Une quote-part élevée d’actifs illiquides limite toutefois la flexibilité. Les caisses de pensions doivent donc trouver un équilibre entre la valeur ajoutée des placements illiquides supplémentaires et la perte de flexibilité qui leur est associée. Environ un tiers des institutions de prévoyance interrogées a fixé un plafond explicite pour les placements illiquides. La majorité d’entre elles ne l’ont pas fait, mais restreignent toutefois leur quote-part globale pour des considérations de flexibilité et de complexité croissante: 68% des sondés jugent ces facteurs pertinents et 62% très pertinents. La structure des engagements, les prescriptions réglementaires et les considérations liées aux coûts sont d’autres facteurs qui limitent la quote-part des placements illiquides.

A l’heure actuelle, le développement des placements illiquides au sein du portefeuille se concentre principalement sur l’immobilier et les infrastructures suisses. 31% des sondés ont indiqué vouloir renforcer leur engagement dans la classe d’actifs «Immobilier Suisse». 28% prévoient de développer davantage les placements dans les infrastructures. Cela ne signifie pas pour autant que la quote-part des actifs illiquides augmentera: l’enquête montre en effet que 21% des caisses interrogées souhaitent par exemple réduire leur exposition à la catégorie «Immobilier étranger».

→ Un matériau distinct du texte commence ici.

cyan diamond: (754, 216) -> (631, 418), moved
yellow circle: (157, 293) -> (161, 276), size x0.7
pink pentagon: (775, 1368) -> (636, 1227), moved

Les coûts poursuivent leur baisse

L’évolution des ratios de frais s’inscrit dans la tendance à long terme. Avec une moyenne de 0,40%, les caisses de pensions ont ainsi affiché en 2025 le ratio de frais de gestion de la fortune le plus faible jamais enregistré. Cette baisse continue est d’autant plus remarquable que des catégories de placement liées à des coûts plus élevés, telles que l’immobilier et les placements alternatifs, ont également été développées ces dernières années. On peut donc en déduire que la maîtrise des frais de gestion reste une priorité pour les institutions de prévoyance. L’analyse approfondie réalisée sur plusieurs années aboutit en outre à deux constats: si les stratégies d’investissement peu coûteuses n’ont pas conduit à une hausse du rendement net, celles qui entraînent des coûts importants n’ont pas non plus généré de revenus sensiblement plus élevés.

Les taux d’intérêt techniques diminuent légèrement

Après avoir légèrement augmenté durant trois ans, le taux d’intérêt technique a été réduit de -0,05% l’année dernière pour s’établir à 1,75%. Les capitaux de prévoyance des bénéficiaires de rentes et les provisions techniques dépendant du taux d’intérêt technique ont dû en conséquence être évalués à la hausse, avec un effet négatif sur le degré de couverture.

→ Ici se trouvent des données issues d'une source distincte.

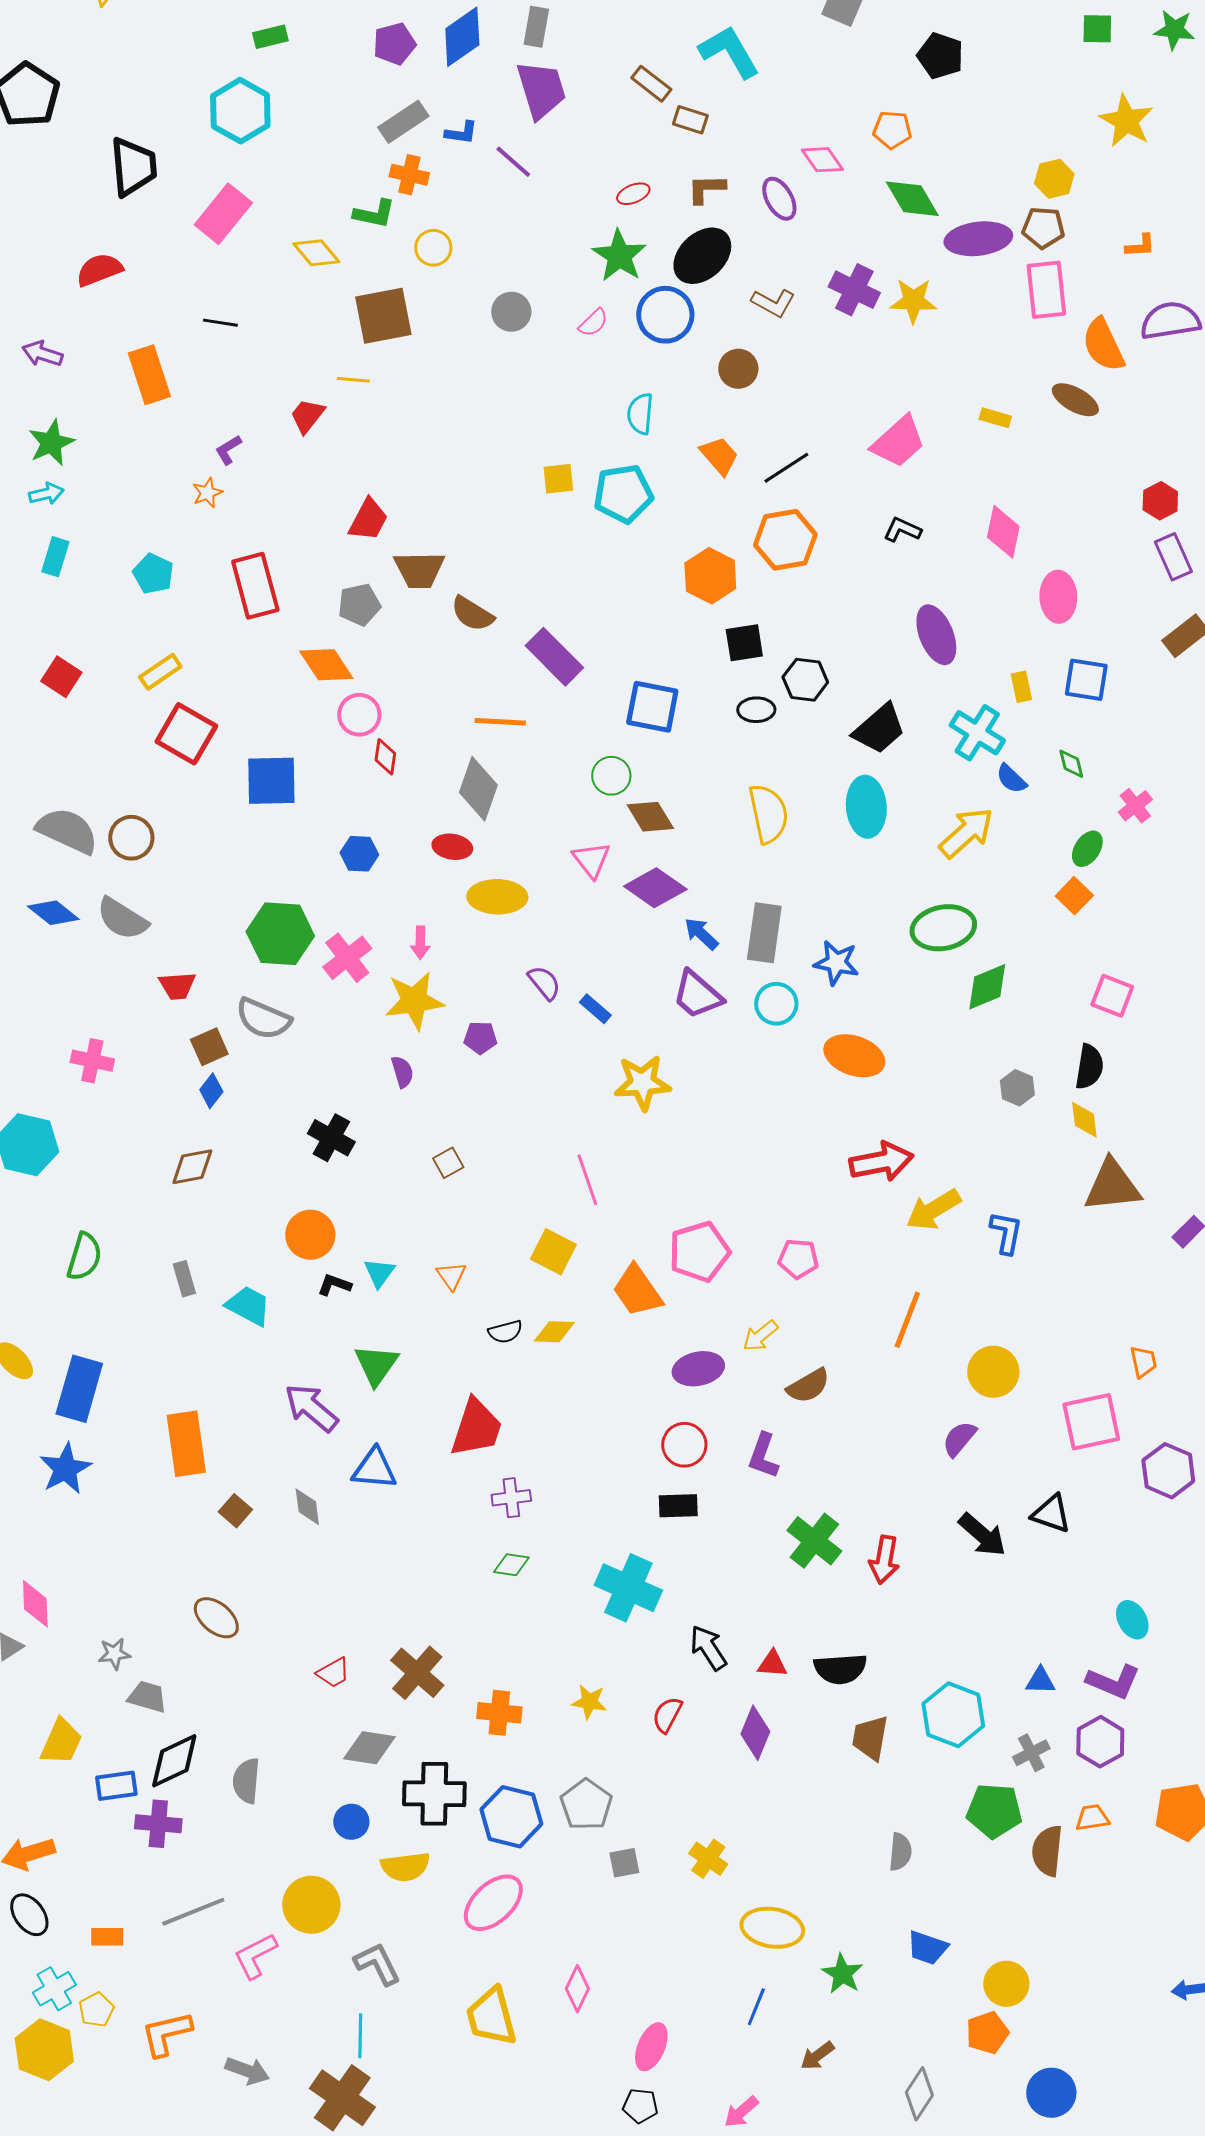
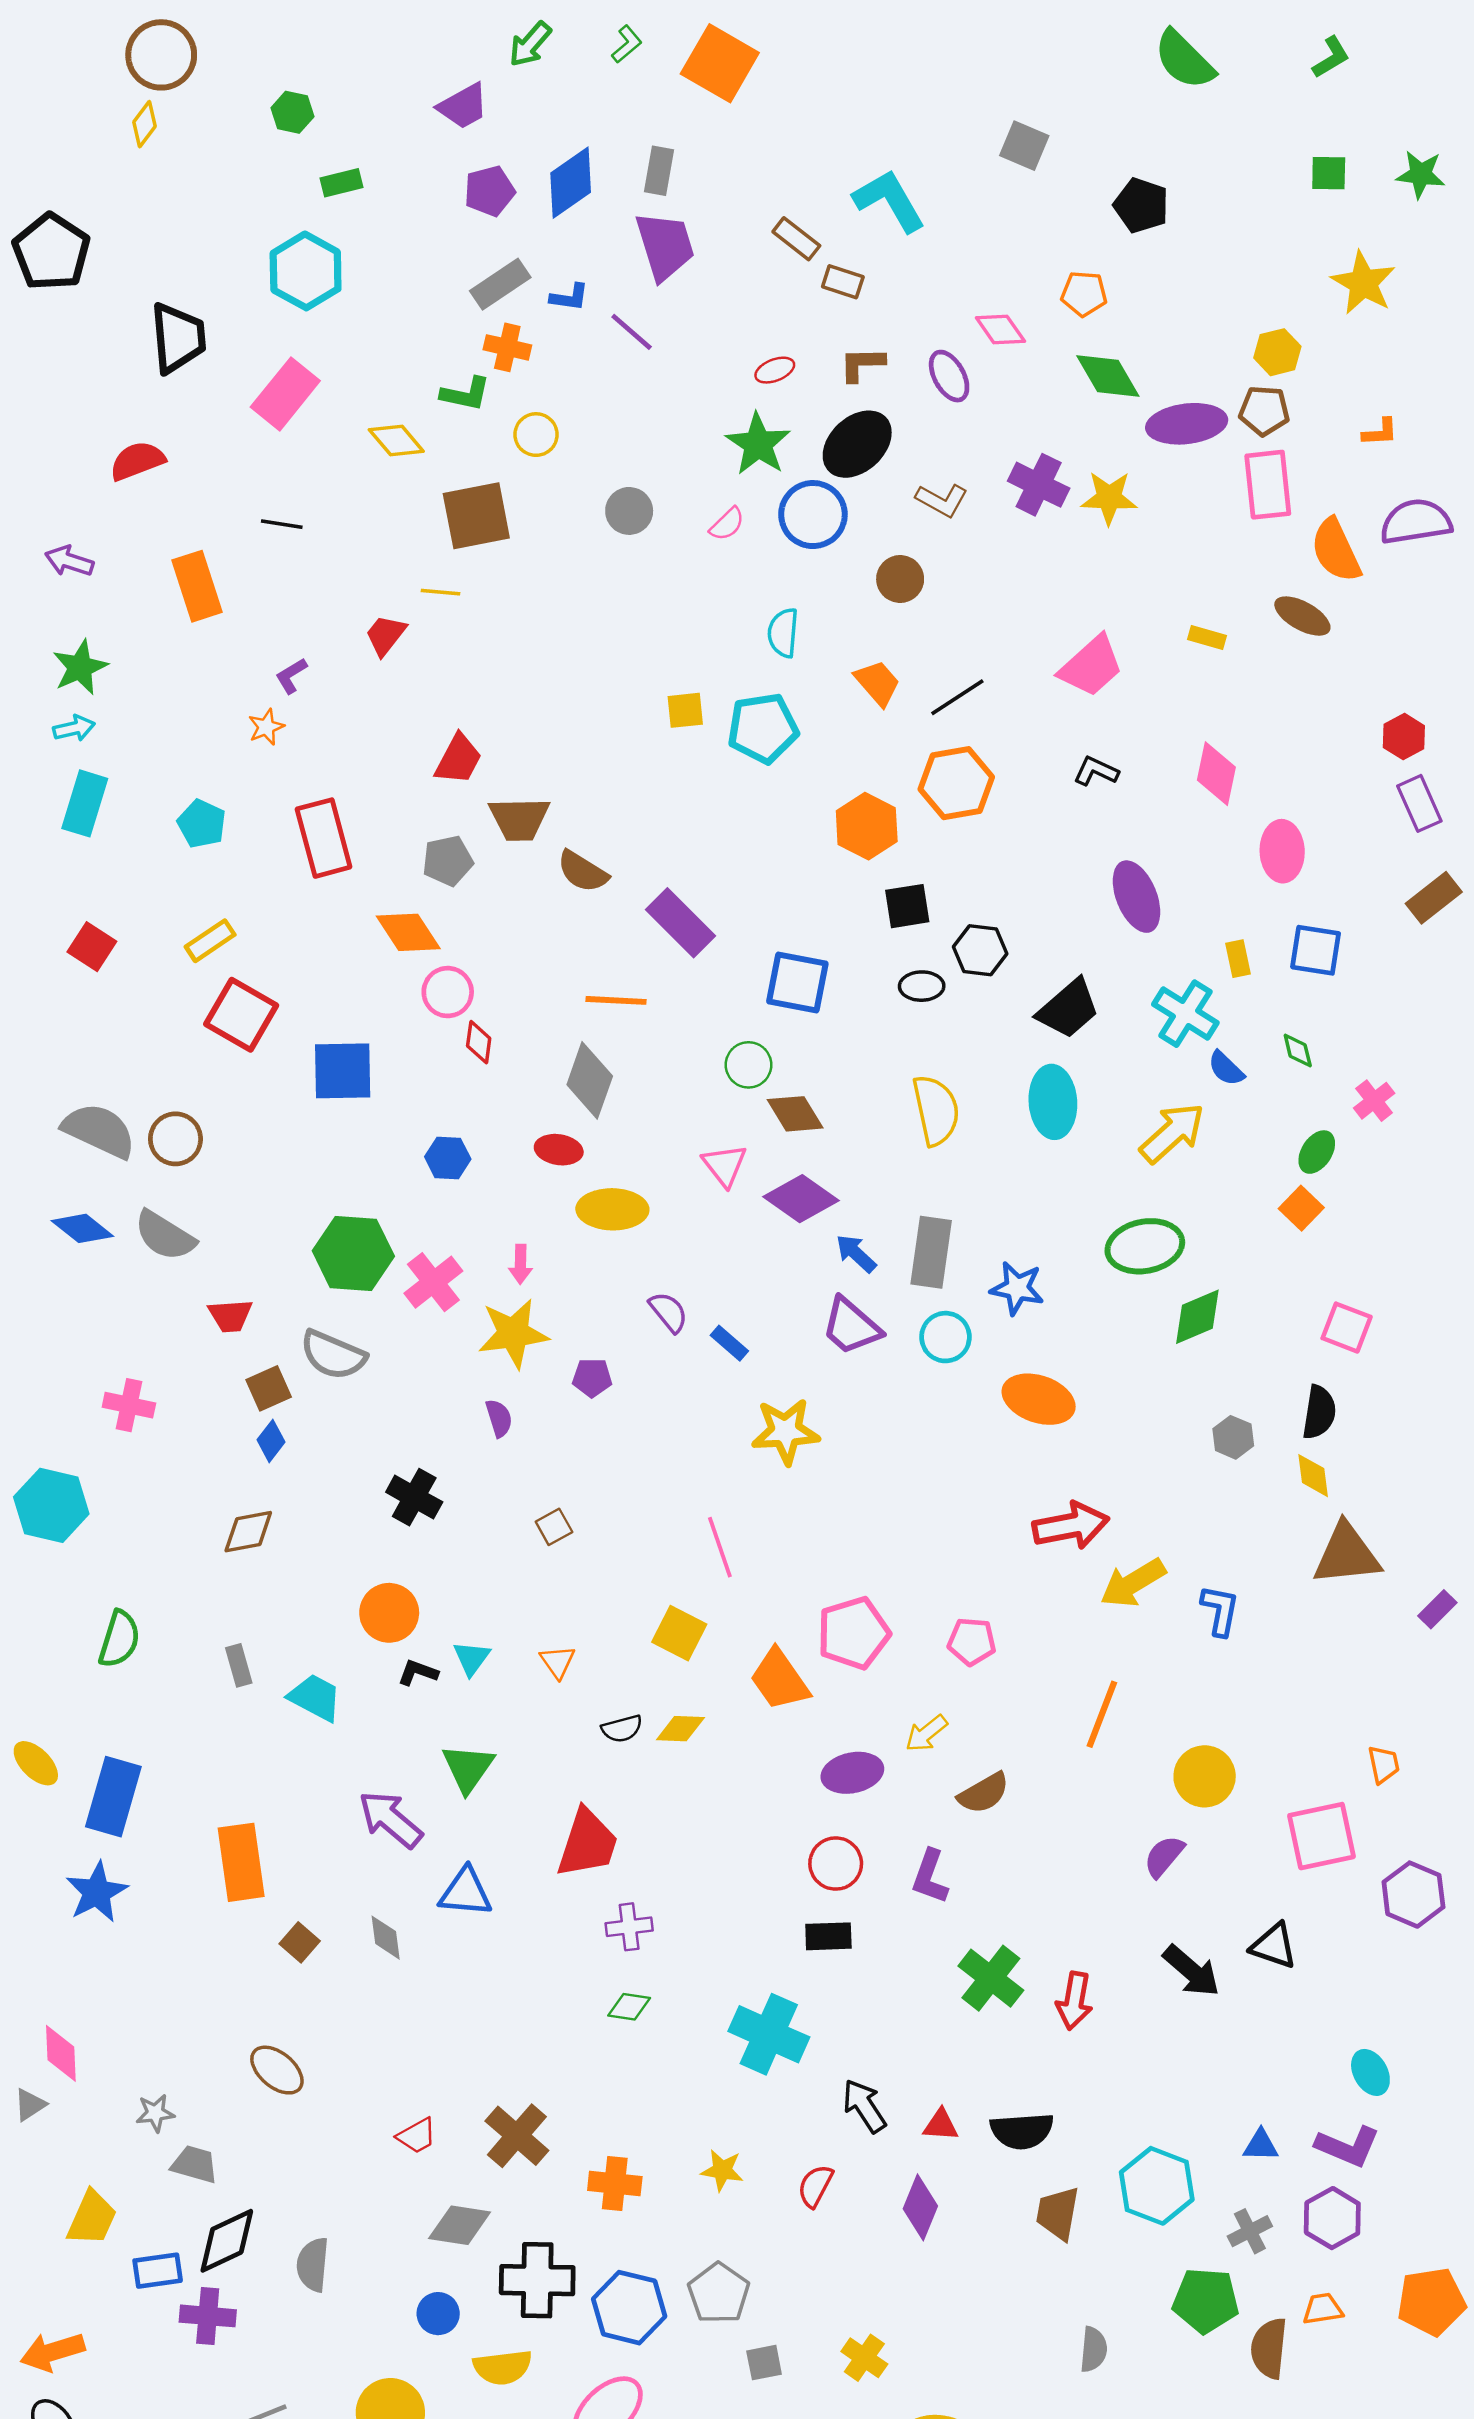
cyan rectangle: (55, 557) -> (85, 803), size x1.4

La tendance à la baisse des taux de conversion continue de ralentir. Parmi les caisses de pensions qui se distinguaient jusqu’à présent par des taux de conversion plus faibles, certaines ont même procédé à un léger relèvement. Pour l’année 2026, les institutions de prévoyance indiquent appliquer un taux de conversion moyen de 5,20% aux avoirs d’épargne à l’âge de 65 ans. D’après les réponses reçues, ce taux ne devrait baisser que marginalement dans les cinq prochaines années. Le niveau des taux d’intérêt et l’évolution démographique, en particulier l’espérance de vie des assurés, sont les principaux facteurs qui influencent son évolution.

Situation actuelle

Les caisses de pensions ont démarré l’année 2026 avec des degrés de couverture élevés. Malgré l’environnement de marché volatil, elles ont enregistré une performance de 5,0% à fin août et une hausse du degré de couverture à 118,5%. Grâce aux réserves constituées et à un portefeuille 
de placement largement diversifié, le 2e pilier se trouve actuellement dans une situation financière solide. A moins que les marchés financiers ne subissent un recul significatif d’ici la fin de l’année, les assurés devraient également profiter d’une rémunération confortable de leurs avoirs de prévoyance en 2026. S’agissant des bénéficiaires de rentes, une partie d’entre eux pourrait se voir accorder un supplément de leur caisse de pensions en plus de la 13e rente AVS.